When it comes to engineering thermoplastics, few materials have earned the reputation of Nylon. While it may not claim the number one position in every individual property category, nylon consistently delivers an exceptional balance of strength, toughness, wear resistance, machinability and cost-performance, making it the “Great All-Rounder” of engineering thermoplastics.
This balance is why engineering grades of nylon continue to be trusted across industries ranging from manufacturing and materials handling through to mining, agriculture, food processing and lifting equipment.
Strong, Tough and Reliable
Nylon may not be the absolute strongest engineering thermoplastic, nor the toughest, but it combines both properties exceptionally well.
It offers very good mechanical strength to withstand high loads, while also maintaining excellent toughness to absorb impact. This is where nylon separates itself from some other highly impact-resistant plastics.
For example, materials such as UHMWPE may display impressive toughness values on technical data sheets, but under higher loads they can deform far more readily than nylon. Engineering nylon grades provide a much better balance between impact resistance and load-bearing capability.
This combination makes nylon ideal for heavily loaded components such as:
- Bearings and bushes
- Wear strips and wear pads
- Rollers and pulleys
- Guide components
- Wire rope sheaves
A unique Balance of Wear Resistance
One of nylon’s greatest strengths is its ability to perform well in both:
- Adhesion wear (bearing wear from smooth surface-to-surface contact)
- Abrasion wear (wear from rough or contaminated environments)
Many engineering plastics excel in one area but compromise heavily in the other.
For example:
- UHMWPE offers exceptional abrasion resistance but its performance in higher load and speed bearing applications can reduce rapidly as PV conditions increase.
- PETP performs extremely well in bearing wear applications but is less suited to abrasive environments compared with other engineering thermoplastics.
Nylon provides a highly effective middle ground, offering very good performance in both wear modes. This versatility allows it to succeed across a wide range of real-world operating conditions where multiple wear mechanisms are present simultaneously.

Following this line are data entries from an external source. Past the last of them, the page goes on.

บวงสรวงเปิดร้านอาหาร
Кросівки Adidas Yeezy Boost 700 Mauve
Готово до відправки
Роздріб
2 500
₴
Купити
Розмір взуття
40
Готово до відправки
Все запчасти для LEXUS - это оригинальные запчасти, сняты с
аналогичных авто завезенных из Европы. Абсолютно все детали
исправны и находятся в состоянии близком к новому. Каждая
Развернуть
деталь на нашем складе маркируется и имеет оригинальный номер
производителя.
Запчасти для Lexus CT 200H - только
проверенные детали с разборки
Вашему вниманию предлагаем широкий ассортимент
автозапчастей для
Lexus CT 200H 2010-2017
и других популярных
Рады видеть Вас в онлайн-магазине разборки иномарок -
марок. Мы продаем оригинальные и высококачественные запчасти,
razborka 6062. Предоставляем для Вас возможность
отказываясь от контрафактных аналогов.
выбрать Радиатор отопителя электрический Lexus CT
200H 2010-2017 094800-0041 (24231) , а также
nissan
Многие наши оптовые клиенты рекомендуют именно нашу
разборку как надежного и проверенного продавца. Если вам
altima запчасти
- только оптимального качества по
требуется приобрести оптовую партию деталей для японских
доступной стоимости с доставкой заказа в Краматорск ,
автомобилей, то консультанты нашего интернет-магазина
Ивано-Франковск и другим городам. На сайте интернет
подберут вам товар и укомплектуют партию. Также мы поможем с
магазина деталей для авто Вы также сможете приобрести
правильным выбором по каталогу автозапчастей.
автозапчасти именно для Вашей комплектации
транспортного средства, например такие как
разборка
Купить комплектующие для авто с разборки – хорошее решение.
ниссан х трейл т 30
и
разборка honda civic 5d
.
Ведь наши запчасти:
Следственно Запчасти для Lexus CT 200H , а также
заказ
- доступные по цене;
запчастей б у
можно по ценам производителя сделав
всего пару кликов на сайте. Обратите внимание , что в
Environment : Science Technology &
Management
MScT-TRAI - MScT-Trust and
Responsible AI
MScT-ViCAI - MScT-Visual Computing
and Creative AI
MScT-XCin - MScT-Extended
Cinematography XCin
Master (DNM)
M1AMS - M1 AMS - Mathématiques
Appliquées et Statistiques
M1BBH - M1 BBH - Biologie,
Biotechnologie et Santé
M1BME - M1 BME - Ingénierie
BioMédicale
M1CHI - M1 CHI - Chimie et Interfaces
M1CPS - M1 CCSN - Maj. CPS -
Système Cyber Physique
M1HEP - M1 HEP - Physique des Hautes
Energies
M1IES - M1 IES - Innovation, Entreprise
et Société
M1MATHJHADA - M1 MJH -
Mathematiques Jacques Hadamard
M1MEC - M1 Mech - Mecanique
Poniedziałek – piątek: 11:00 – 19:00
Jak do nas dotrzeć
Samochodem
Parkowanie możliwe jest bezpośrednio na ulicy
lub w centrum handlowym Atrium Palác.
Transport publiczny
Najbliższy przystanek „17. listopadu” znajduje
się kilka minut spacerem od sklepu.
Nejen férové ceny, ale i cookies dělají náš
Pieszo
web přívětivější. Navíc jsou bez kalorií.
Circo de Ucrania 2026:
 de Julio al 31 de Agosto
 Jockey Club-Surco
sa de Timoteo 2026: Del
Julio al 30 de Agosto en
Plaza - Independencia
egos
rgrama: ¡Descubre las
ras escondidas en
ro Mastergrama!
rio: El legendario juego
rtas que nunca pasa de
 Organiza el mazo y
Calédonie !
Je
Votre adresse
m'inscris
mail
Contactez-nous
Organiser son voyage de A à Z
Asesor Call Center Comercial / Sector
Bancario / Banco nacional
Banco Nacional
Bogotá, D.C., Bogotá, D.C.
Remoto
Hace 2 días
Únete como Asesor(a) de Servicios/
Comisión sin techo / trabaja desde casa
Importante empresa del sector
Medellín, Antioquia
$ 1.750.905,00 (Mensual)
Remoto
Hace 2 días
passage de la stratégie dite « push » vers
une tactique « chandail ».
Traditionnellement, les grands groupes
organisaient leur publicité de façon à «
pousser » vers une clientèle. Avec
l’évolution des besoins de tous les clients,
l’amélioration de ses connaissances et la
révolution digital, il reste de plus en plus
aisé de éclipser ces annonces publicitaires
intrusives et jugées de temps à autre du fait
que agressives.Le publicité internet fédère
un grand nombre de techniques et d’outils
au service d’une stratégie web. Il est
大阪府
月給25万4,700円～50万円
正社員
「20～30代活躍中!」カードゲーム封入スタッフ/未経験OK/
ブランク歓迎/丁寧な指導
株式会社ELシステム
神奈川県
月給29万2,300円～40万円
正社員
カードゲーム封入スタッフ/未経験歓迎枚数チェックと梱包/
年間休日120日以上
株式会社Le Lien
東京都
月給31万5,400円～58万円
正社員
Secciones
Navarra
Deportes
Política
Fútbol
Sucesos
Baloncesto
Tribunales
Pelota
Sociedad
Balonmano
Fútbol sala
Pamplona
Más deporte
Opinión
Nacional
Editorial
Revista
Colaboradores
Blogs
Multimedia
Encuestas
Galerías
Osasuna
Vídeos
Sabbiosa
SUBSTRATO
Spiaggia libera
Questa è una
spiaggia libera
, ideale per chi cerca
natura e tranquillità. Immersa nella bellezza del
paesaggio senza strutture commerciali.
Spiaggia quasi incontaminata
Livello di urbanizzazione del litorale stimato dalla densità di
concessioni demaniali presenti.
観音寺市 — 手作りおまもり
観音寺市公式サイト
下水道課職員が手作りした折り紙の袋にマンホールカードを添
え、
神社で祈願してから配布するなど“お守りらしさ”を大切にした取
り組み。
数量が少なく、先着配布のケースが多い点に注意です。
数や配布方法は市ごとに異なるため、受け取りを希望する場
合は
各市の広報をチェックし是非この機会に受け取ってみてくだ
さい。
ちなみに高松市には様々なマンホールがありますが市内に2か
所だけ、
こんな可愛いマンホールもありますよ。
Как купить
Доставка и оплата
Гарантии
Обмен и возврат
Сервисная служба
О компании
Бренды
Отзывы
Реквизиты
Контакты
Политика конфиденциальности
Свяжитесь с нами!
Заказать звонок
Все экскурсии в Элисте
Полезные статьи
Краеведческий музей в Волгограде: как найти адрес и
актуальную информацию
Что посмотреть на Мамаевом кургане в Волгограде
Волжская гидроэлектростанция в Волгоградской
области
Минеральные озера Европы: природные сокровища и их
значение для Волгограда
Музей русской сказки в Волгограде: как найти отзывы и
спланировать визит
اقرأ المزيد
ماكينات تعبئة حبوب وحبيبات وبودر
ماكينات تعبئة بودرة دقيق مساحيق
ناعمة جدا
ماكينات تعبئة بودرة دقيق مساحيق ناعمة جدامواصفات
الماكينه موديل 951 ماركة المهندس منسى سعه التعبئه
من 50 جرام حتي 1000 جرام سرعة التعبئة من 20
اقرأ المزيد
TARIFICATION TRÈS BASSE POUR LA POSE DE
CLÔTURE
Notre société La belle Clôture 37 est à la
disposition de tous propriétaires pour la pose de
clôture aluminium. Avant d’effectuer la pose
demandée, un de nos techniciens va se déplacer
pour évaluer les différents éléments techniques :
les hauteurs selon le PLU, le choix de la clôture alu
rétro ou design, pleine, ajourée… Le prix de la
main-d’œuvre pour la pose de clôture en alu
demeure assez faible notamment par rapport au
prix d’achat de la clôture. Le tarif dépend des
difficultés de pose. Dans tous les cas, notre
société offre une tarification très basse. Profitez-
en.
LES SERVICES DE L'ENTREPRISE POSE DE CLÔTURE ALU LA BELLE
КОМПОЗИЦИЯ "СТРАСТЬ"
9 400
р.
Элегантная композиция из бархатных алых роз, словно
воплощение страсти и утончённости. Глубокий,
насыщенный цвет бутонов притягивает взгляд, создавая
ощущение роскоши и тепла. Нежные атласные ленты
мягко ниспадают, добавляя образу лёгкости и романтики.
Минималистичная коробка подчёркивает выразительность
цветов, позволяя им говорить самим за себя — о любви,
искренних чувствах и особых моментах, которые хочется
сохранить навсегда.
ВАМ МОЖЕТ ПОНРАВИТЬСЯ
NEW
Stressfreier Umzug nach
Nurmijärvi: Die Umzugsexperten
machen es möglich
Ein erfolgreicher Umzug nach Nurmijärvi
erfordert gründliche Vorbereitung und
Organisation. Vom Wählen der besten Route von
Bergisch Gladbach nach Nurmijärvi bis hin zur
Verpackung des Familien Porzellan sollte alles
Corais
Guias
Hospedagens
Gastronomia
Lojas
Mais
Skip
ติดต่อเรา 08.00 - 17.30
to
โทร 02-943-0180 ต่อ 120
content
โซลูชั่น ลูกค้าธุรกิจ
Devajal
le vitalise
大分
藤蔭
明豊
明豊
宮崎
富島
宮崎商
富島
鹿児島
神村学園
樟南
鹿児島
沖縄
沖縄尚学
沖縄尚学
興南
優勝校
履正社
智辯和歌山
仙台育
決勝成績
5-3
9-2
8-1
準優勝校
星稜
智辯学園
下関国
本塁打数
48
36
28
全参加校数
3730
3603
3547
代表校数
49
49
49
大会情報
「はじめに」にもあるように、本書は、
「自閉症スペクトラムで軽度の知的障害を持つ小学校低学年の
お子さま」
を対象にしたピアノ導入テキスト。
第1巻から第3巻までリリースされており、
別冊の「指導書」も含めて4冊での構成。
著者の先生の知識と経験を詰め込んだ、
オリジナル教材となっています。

Excellent Friction Performance
Standard engineering nylons already provide favourable friction properties, however internally lubricated grades, such as Sustaglide, further enhance performance in dynamic applications.
Sustaglide is specifically designed for applications involving sliding movement, helping reduce friction, minimise wear and improve service life. It also delivers improved performance over traditional oil-filled nylons in demanding bearing and wear applications.
This makes it particularly suited to:
- Bearings and bushes
- Wear pads and wear strips
- Rollers and pulleys
- Slide and guide components
- Dynamic wear applications under load
Outdoor Performance and UV Resistance
Engineering grades of nylon supplied by Dotmar also provide good UV resistance, allowing them to perform successfully in many outdoor applications exposed to full sunlight.
This makes nylon suitable for:
- Outdoor handling equipment
- Agricultural machinery
- Conveyor systems
- Mobile plant components
- Mining and quarrying applications
Specialised Nylon Variants for Demanding Applications
Another major advantage of nylon is the wide range of modified grades available to enhance specific performance characteristics.
Heat Stabilised Nylon
Heat stabilised grades, such as Sustamid 6G HS, improve long-term heat ageing resistance, helping components maintain performance in elevated temperature environments.
Sustamid 6G HS
Moly-Filled Nylon for Wire Rope Sheaves
Molybdenum disulphide (MoS₂) filled nylon grades, such as Sustamid 6G MO, provide improved wear performance and load capability in highly loaded dynamic applications.
This material is particularly well suited to crane and lifting equipment wire rope sheaves, where it has proven to outperform traditional steel sheaves by:
- Reducing wire rope wear
- Lowering operating noise
- Reducing maintenance requirements
- Minimising corrosion concerns
- Lowering component weight
A Proven Performer Across Industries
The reason nylon continues to remain one of the world’s most widely used engineering thermoplastics is simple — it performs exceptionally well across an enormous range of applications.
While specialised materials may outperform nylon in individual categories, few can match its overall balance of:
- Strength
- Toughness
- Wear resistance
- Friction performance
- Machinability
- Outdoor capability
- Cost effectiveness
For this reason, nylon remains the trusted choice for:
- Bearings and bushes
- Wear pads
- Heavily loaded wear strips
- Rollers and pulleys
- Guide rails
- Wire rope sheaves
- General engineering components
In engineering plastics, nylon truly earns its reputation as the “Great All-Rounder”.